▶ _Data for review_
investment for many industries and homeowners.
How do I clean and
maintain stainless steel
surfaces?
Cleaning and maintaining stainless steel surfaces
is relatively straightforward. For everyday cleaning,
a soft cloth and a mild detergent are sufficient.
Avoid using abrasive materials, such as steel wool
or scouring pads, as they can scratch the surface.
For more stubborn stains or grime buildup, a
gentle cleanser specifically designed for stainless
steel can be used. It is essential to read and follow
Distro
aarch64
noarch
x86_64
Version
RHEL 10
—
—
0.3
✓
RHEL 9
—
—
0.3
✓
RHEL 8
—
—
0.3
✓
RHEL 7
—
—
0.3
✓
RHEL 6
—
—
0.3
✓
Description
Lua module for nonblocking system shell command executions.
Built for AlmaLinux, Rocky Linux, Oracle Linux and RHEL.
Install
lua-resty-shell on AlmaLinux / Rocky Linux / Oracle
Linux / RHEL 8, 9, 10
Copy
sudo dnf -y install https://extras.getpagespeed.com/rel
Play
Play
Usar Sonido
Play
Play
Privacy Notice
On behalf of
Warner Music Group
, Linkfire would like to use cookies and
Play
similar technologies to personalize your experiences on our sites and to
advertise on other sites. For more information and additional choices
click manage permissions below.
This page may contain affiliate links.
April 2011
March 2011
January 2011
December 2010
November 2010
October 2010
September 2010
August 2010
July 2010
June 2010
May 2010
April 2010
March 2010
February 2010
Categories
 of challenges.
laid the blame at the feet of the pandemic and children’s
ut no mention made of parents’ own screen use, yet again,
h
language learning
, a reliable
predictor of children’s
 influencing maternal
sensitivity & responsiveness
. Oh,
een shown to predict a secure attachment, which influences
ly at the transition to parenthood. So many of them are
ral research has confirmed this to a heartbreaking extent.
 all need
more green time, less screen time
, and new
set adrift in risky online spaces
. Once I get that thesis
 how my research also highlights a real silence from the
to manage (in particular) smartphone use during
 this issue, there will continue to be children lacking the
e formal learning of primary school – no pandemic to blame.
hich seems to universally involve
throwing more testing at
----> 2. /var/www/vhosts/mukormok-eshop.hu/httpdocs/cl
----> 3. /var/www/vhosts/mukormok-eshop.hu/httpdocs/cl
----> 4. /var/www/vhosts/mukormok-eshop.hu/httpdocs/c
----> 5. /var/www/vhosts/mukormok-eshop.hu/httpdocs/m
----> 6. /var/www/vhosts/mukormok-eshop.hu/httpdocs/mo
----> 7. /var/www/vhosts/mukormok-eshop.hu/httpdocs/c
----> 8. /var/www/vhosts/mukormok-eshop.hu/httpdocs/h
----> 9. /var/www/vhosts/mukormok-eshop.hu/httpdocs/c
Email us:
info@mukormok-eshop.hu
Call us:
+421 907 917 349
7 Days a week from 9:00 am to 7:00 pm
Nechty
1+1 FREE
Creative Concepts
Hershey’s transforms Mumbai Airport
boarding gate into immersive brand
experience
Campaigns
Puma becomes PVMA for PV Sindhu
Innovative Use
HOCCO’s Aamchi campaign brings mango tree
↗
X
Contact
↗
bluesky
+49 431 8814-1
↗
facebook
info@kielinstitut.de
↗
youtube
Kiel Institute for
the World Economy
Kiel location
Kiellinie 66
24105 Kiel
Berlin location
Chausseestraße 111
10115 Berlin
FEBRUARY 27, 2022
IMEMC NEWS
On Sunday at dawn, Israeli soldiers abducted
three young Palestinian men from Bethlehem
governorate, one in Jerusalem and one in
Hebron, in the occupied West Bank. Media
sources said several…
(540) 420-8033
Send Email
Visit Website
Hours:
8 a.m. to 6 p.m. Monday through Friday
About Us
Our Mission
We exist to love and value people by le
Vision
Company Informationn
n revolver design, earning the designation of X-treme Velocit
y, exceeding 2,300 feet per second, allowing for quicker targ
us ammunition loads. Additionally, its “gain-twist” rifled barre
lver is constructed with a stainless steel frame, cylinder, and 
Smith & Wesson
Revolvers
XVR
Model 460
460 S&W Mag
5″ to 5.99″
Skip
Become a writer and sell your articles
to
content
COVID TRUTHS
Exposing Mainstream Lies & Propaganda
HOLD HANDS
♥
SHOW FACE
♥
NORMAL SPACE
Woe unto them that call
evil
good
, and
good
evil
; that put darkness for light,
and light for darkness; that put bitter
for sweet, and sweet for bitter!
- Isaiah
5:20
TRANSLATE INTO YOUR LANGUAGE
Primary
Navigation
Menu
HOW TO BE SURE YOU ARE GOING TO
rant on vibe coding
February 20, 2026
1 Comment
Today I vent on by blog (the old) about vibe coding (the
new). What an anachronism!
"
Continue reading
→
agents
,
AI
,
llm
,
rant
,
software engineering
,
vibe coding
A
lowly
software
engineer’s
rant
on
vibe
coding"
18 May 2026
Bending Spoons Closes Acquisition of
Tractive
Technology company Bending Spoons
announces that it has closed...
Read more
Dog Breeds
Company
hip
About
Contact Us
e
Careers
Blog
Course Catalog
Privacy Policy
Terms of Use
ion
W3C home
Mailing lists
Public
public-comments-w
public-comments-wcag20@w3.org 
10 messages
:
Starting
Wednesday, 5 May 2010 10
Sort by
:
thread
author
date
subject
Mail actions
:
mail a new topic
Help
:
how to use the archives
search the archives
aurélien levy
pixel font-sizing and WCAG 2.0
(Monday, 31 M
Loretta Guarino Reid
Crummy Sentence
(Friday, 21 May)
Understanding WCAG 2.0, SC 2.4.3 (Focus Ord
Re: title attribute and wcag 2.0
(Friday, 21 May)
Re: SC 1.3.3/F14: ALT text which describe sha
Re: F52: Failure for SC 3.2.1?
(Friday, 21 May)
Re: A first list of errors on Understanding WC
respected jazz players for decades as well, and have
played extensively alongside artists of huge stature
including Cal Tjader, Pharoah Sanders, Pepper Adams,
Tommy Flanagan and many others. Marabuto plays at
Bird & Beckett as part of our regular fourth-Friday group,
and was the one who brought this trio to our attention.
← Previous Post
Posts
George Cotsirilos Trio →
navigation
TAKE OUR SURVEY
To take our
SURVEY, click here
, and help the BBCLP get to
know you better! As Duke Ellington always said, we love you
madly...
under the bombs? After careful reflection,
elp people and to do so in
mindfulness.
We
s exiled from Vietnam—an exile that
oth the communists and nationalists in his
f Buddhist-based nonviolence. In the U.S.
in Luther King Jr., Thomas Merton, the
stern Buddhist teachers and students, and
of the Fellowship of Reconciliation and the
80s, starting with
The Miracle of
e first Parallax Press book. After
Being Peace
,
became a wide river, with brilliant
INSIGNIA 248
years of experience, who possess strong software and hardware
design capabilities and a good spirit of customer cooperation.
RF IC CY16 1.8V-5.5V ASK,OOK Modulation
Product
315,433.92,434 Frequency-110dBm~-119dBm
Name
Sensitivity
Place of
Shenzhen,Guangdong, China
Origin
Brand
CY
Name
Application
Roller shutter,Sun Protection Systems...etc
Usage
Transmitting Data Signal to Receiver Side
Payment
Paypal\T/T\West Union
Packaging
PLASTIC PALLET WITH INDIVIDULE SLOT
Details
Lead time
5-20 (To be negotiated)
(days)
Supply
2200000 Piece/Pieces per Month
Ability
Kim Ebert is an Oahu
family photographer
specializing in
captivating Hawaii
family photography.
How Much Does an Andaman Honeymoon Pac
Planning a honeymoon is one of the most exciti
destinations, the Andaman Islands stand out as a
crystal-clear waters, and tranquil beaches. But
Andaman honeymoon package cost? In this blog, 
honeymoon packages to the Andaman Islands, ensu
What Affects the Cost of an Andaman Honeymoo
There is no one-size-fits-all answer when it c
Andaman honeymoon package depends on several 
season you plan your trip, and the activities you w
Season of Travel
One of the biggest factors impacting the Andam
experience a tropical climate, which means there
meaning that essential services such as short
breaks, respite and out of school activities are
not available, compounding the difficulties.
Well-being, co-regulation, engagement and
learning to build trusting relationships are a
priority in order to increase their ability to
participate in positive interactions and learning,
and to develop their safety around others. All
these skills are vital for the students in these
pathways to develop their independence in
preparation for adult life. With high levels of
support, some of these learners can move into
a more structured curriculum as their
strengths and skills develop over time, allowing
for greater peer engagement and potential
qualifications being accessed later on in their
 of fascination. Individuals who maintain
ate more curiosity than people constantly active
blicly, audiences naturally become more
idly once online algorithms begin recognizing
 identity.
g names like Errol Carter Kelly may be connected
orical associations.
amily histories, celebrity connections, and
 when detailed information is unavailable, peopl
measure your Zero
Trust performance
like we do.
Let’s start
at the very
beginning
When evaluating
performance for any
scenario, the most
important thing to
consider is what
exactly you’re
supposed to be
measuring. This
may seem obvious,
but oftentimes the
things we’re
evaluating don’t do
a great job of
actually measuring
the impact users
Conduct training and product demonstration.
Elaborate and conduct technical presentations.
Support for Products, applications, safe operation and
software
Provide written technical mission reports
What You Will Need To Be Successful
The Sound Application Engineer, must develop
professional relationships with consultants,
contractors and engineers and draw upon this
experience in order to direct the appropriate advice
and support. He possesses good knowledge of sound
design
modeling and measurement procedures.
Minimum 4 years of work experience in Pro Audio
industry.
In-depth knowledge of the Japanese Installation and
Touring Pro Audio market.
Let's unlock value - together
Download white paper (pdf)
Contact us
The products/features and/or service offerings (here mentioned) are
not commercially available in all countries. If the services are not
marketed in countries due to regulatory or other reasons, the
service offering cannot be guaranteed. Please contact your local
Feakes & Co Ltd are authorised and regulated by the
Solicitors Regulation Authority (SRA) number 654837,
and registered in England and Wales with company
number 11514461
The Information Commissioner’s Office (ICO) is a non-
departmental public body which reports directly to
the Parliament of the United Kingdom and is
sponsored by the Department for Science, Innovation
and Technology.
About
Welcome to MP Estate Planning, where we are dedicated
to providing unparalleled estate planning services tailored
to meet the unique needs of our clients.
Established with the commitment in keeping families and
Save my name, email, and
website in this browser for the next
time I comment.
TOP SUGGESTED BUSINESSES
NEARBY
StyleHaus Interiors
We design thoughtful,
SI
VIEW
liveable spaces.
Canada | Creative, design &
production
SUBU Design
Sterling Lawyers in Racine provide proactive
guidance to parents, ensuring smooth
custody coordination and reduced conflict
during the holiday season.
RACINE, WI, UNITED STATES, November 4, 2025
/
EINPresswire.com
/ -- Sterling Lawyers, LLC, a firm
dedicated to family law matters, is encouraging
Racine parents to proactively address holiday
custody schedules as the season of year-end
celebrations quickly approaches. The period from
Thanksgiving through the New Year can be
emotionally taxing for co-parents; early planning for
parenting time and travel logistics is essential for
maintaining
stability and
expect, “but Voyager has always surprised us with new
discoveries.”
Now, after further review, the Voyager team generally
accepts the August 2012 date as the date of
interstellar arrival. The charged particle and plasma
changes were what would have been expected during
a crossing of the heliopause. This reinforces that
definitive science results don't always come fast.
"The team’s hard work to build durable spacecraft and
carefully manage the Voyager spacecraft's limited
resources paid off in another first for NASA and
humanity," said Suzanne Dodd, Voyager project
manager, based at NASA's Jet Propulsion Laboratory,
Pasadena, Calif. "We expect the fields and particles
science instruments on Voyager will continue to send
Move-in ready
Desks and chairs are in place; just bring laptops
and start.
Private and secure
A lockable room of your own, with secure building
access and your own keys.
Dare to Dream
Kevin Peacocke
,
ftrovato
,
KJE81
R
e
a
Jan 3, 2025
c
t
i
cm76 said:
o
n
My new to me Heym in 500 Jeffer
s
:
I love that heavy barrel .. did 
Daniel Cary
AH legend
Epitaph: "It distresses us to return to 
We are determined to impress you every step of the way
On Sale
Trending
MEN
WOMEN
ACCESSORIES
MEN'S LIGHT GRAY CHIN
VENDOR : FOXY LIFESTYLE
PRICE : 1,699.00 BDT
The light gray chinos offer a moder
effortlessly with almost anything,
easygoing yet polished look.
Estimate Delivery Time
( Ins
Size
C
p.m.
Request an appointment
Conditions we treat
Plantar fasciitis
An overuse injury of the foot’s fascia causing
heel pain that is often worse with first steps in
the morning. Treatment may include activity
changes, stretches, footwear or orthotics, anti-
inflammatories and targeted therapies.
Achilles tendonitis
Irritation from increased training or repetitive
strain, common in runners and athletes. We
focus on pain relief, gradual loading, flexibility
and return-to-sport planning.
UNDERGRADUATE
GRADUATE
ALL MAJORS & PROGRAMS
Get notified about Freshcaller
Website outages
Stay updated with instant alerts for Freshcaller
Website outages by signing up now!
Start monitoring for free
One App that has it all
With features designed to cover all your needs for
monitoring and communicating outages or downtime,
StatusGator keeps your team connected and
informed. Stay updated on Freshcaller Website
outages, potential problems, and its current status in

▶ _Task statement_
Where a line above includes "software", copy that line.

▶ _Answer for this exercise_
software engineering
software
years of experience, who possess strong software and hardware
software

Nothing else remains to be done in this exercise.